Tourist Board, Sheep Shearing, Torr Head, Co Antrim, one of the photographs that features in Conflicting Images: Photography during the Northern Irish Troubles, at the Ulster Museum
Tourist Board, Sheep Shearing, Torr Head, Co Antrim, one of the photographs that features in Conflicting Images: Photography during the Northern Irish Troubles, at the Ulster Museum

A NEW exhibition focussing on photography during the Troubles in Northern Ireland has opened at the Ulster Museum. Conflicting Images: Photography during the Northern Irish Troubles is a major exhibition based on National Museums NI's Historic Photographic Collections, looking at the role photography played during the conflict, and how photography itself changed and developed during that time.

It features more than140 images including important original works by local photographers Martin Nangle, Bill Kerr, and Frankie Quinn, as well as prints by French Magnum photographer Gilles Peress, seen as a major international figure in conflict photography.

The photos document significant moments and milestones during The Troubles as well as being evocative reminders of what everyday life in Northern Ireland looked like for many people.

"Photography brought Northern Ireland to the eyes of the world during The Troubles in a very particular way," says show curator Vivienne Pollock. "When violence erupted in 1969, international photojournalism, its style honed in the Vietnam War, flew in to witness and report. This overview was quickly challenged by a wave of young, local press and freelance photographers, driven to bring local perspective, experience and context into the wider picture."

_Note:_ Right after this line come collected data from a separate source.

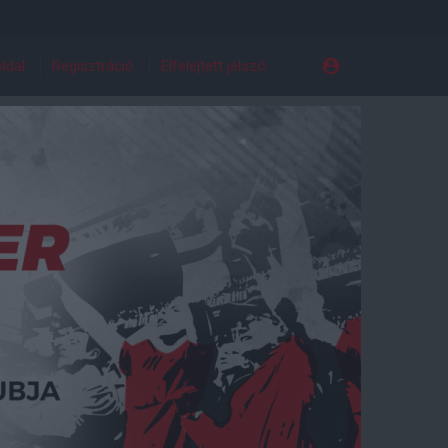
ldal
Regisztráció
Elfelejtett jelszó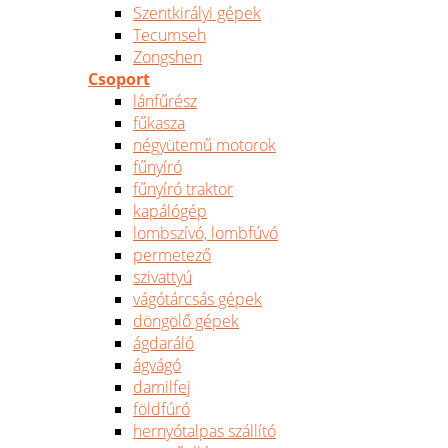
Szentkirályi gépek
Tecumseh
Zongshen
Csoport
lánfűrész
fűkasza
négyütemű motorok
fűnyíró
fűnyíró traktor
kapálógép
lombszívó, lombfúvó
permetező
szivattyú
vágótárcsás gépek
döngölő gépek
ágdaráló
ágvágó
damilfej
földfúró
hernyótalpas szállító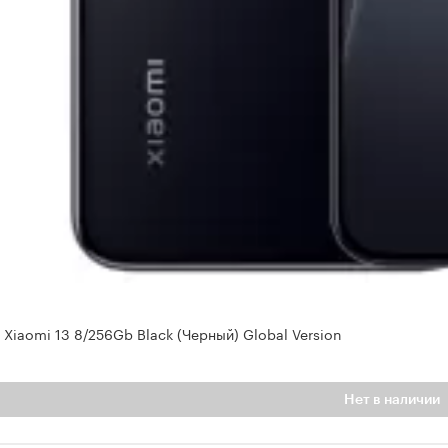
Xiaomi 13 8/256Gb Black (Черный) Global Version
Нет в наличии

Ms Pollock added: "This exhibition is not intended to be a chronological catalogue of major events during The Troubles. It is rather a reflection of the many ways in which this painful period of Northern Ireland's history was viewed by professional and amateur photographers, and how these visions combine to offer new and often profound insights into how the realities of life during these years were captured on camera."